◆ EXERCISE
In the material below, find each line holding the string "софинансирования" and copy it.

↓↓↓

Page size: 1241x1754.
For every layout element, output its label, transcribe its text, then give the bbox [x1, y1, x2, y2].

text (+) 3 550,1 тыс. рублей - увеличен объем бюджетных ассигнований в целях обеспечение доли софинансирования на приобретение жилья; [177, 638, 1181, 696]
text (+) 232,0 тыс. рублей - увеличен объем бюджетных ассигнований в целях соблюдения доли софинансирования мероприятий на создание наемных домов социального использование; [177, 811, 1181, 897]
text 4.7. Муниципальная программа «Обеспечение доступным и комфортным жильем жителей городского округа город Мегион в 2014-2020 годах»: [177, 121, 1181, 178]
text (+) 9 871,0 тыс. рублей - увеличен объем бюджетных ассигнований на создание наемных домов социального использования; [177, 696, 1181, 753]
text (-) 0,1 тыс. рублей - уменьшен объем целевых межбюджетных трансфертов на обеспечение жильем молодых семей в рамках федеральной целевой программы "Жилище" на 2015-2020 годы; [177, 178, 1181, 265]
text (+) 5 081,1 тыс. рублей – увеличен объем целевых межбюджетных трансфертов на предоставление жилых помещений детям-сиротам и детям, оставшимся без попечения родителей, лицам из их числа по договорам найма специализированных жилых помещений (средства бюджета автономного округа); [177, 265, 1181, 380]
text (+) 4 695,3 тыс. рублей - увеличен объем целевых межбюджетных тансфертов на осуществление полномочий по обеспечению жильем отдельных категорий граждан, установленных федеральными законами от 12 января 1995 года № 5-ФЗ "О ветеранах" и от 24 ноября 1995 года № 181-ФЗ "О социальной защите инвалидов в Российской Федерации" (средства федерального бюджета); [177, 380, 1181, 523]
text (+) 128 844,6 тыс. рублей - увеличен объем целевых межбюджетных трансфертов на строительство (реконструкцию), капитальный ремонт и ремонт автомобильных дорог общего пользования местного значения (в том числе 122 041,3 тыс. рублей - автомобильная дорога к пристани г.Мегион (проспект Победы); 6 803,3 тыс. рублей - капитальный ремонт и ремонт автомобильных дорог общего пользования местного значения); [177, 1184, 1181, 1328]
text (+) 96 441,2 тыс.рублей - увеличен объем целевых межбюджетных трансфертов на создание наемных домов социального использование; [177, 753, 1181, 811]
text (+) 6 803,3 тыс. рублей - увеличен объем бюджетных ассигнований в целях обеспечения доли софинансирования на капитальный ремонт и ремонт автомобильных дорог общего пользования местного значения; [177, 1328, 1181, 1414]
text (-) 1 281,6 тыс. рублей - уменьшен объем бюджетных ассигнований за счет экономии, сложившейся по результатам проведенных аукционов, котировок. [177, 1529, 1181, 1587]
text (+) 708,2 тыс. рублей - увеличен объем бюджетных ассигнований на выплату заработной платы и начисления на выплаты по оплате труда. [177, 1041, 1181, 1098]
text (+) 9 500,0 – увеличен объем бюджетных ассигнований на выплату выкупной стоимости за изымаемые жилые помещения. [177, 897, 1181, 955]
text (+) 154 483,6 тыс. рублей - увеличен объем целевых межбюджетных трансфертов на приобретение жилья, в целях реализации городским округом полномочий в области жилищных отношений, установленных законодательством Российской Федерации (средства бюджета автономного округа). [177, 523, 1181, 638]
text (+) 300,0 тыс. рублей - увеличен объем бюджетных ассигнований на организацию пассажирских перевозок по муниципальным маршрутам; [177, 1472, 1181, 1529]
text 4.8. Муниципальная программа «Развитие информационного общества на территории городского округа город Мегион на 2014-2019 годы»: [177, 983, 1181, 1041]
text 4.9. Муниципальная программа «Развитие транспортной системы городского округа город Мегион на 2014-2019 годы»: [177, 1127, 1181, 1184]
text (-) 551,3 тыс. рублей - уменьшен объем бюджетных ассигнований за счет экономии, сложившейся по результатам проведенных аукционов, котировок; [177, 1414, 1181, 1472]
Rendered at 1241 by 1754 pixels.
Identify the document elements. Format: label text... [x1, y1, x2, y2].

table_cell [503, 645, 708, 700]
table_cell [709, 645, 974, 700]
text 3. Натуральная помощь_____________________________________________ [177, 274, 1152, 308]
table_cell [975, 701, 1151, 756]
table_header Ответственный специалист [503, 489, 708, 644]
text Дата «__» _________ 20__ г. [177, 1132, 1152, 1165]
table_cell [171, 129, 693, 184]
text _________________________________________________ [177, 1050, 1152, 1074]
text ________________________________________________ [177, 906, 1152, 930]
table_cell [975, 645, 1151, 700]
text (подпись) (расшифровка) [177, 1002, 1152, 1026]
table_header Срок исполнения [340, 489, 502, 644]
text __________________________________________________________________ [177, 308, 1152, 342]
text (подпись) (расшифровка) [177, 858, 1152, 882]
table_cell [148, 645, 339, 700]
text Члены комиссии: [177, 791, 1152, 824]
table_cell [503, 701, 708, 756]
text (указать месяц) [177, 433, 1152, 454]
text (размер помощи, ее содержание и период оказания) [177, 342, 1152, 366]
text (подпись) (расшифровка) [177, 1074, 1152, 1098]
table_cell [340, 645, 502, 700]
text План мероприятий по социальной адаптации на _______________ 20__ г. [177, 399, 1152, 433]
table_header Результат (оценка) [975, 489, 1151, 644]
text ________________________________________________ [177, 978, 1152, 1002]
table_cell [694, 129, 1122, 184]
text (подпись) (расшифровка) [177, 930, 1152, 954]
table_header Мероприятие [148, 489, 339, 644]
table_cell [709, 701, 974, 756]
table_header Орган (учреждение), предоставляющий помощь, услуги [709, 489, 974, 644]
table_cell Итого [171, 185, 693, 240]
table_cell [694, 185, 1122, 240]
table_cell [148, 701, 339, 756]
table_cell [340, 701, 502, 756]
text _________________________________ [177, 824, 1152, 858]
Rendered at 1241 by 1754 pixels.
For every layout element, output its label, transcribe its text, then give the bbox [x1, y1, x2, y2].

↑↑↑

◆ RESPONSE TO THIS EXERCISE
text (+) 3 550,1 тыс. рублей - увеличен объем бюджетных ассигнований в целях обеспечение доли софинансирования на приобретение жилья; [177, 638, 1181, 696]
text (+) 232,0 тыс. рублей - увеличен объем бюджетных ассигнований в целях соблюдения доли софинансирования мероприятий на создание наемных домов социального использование; [177, 811, 1181, 897]
text (+) 6 803,3 тыс. рублей - увеличен объем бюджетных ассигнований в целях обеспечения доли софинансирования на капитальный ремонт и ремонт автомобильных дорог общего пользования местного значения; [177, 1328, 1181, 1414]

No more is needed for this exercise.